=== Work to be completed ===
Pull out every line of text from the records below and reproduce each one word for word. Leave the pictures out of your answer.

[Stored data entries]
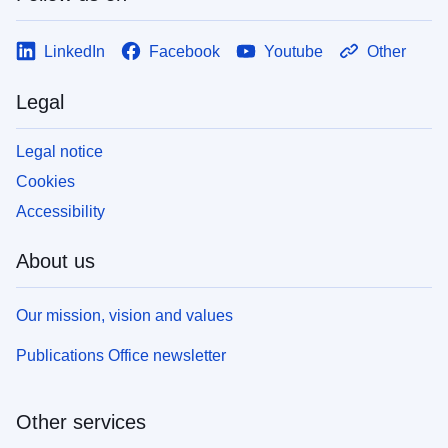
LinkedIn
Facebook
Youtube
Other
Legal
Legal notice
Cookies
Accessibility
About us
Our mission, vision and values
Publications Office newsletter
Other services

=== Answer ===
LinkedIn
Facebook
Youtube
Other
Legal
Legal notice
Cookies
Accessibility
About us
Our mission, vision and values
Publications Office newsletter
Other services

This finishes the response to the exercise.